Europe at Midnight takes place a few decades in the future, its central science fiction conceit being that Europe has begun to balkanise: regressing into the kind of kleinstaaterei that defined the continent in the 18th century. The EU has mostly disintegrated and the spirit of Schengen is long gone; tiny new states are appearing every other week, sometimes falling apart again soon afterwards, based around long-suppressed nationalism or petty economic reasons, all of it kicked off in the first place by economic stagnation and – this is very amusing to read in 2021 – the nation-states of Europe throwing their borders shut to each other during a respiratory pandemic that originated in China. If only. (As an Australian who used to live in London and still has plenty of European acquaintances on Facebook and Instagram, it’s been morbidly fascinating to watch how many of them think nothing in the world is more important than their summer trip to the Med).

The novel explores this concept through the Coureurs, a secret network of couriers who ferry packages – information, goods, sometimes people – across Europe’s myriad new borders. Rudi, a young Estonian chef working in Poland, is recruited into the network at the beginning of the novel simply because he has a useful passport, and begins to learn the tradecraft that goes along with being a clandestine black market courier: the codewords, the dead-drops, the fake identities, et cetera. Hutchinson rather turns his nose up at the espionage cliches, and has Rudi compare things pejoratively to a Deighton novel, which I thought was a bit rich for an author who is, in the end, just writing a Deighton novel.

I make this comparison because I read my first Deighton novel recently, and Hutchinson’s writing rather reminded me of his: perfectly readable without ever becoming truly engrossing. There are some decently put together set-pieces, some semi-interesting situations… but it’s a thriller that never really thrills, a book which never compelled me to pick it up if I had anything else to be reading or even anything more interesting on my phone during the morning commute. Part of this, I think, is because of the lack of any clear stakes. Rudi transfers packages from place to place and has his run-ins with various security services and organised crime groups and various other anonymous people, but the nature of his work means we don’t know what any of it really amounts to, and we end up just watching a lot of tradecraft play out and various spies talking frankly to each other about how they’ve already rumbled each other, and then they nod respectfully at each other’s professionalism, and we rinse and repeat for next chapter. Again, this is not a very good way to run a plot when you spent the first fifty pages making meta-jokes about thriller cliches.

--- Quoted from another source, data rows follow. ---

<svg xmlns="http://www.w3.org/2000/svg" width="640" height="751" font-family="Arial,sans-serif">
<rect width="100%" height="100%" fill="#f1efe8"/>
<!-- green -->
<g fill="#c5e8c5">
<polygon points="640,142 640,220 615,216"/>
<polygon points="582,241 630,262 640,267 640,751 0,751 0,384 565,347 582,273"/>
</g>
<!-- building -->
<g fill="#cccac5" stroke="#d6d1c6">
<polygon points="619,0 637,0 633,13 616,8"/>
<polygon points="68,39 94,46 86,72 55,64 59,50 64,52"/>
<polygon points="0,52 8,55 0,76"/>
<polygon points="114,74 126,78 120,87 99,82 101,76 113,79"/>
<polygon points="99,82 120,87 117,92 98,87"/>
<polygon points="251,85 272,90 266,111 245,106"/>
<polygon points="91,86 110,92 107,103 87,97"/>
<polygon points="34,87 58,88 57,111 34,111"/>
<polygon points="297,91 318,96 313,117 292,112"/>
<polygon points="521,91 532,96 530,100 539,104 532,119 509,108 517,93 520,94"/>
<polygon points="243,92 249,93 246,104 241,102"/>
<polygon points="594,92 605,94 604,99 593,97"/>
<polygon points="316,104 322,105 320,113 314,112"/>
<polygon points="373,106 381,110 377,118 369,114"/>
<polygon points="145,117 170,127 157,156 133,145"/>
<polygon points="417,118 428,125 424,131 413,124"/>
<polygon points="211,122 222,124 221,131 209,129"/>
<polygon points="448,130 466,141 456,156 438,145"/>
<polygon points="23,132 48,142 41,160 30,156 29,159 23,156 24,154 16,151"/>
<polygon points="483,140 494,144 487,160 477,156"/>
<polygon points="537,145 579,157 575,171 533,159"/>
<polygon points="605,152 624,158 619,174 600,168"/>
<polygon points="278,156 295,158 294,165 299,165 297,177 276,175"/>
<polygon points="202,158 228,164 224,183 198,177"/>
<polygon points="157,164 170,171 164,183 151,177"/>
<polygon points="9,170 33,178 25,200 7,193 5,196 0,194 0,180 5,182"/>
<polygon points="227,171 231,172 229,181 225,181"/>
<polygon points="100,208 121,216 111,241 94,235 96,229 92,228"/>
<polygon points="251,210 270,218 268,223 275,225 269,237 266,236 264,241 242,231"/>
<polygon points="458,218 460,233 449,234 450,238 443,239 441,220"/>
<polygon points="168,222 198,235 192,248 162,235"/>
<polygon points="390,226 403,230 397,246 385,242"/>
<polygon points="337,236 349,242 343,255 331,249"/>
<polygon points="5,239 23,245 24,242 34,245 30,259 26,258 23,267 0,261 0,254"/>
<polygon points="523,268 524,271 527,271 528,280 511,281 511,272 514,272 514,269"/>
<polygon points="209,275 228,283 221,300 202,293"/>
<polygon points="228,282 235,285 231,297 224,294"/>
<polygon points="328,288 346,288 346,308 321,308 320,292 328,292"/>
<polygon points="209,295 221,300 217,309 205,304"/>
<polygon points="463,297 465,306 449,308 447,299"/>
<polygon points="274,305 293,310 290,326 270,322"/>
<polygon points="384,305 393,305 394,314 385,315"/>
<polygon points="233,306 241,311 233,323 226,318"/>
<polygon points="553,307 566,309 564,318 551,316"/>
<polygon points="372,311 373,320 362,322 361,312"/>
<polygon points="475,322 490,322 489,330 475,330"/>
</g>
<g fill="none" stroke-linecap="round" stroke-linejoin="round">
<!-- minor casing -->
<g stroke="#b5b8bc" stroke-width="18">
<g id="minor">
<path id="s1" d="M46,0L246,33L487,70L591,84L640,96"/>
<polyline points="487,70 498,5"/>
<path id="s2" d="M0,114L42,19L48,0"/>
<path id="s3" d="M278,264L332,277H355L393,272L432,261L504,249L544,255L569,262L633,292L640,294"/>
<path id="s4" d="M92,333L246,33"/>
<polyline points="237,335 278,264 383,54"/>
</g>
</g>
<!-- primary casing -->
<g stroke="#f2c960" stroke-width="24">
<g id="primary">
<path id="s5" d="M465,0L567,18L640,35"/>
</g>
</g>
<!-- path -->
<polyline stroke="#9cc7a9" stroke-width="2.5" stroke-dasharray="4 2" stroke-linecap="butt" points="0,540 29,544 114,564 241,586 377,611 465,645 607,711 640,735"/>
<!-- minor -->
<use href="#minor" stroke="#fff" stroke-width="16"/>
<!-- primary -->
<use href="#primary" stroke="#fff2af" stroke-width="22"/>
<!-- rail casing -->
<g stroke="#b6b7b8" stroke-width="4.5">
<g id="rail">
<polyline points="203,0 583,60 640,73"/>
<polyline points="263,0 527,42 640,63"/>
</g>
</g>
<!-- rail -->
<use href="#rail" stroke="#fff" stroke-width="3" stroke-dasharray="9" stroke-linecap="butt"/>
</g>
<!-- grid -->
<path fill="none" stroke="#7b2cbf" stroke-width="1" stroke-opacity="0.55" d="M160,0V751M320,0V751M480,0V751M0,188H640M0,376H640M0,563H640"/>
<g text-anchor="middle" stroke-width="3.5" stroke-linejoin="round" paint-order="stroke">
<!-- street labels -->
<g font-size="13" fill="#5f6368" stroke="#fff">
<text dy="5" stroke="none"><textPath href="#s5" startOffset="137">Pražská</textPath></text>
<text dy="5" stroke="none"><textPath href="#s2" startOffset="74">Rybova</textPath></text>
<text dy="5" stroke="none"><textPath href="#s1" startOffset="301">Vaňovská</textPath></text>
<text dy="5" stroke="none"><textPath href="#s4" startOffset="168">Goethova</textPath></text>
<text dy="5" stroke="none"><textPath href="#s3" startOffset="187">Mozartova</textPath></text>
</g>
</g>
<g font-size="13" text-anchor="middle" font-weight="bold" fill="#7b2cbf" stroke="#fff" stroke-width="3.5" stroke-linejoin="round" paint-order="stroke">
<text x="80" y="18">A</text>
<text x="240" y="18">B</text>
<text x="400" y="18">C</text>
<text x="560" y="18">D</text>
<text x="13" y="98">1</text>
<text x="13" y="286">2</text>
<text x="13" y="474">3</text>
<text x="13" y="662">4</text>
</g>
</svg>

We do eventually get a hint of what’s happening in the final fifty pages, when the book abruptly jack-knifes into a different genre entirely. (And, unless I’m mistaken, involves Rudi murdering a cop’s lover or at least his colleague in order to somehow gain his confidence, and that… works…?) Since the blurb (which I hadn’t read) sort of gives it away, I may as well too: it involves what you might call magical realism or fantasy. I’m not against this in principle; in fact, done well, I think it mirrors what it would probably be like in real life if horrifying monsters or aliens from outer space or wizards from another dimension suddenly intruded on the predictable rhythms of your quotidian world, even if you are a secret courier. And I wouldn’t say Hutchinson handles it badly, either. It’s just that I wasn’t invested enough in the world or the story to care, at that point, and I have no desire to see how he develops that plotline in the sequels. Europe in Autumn isn’t a bad book. Not at all. It’s just forgettable – the sort of novel built around an interesting idea which might have made for a solid short story or novella, but lacks some ineffable but important ingredient that would have held my attention for an entire novel.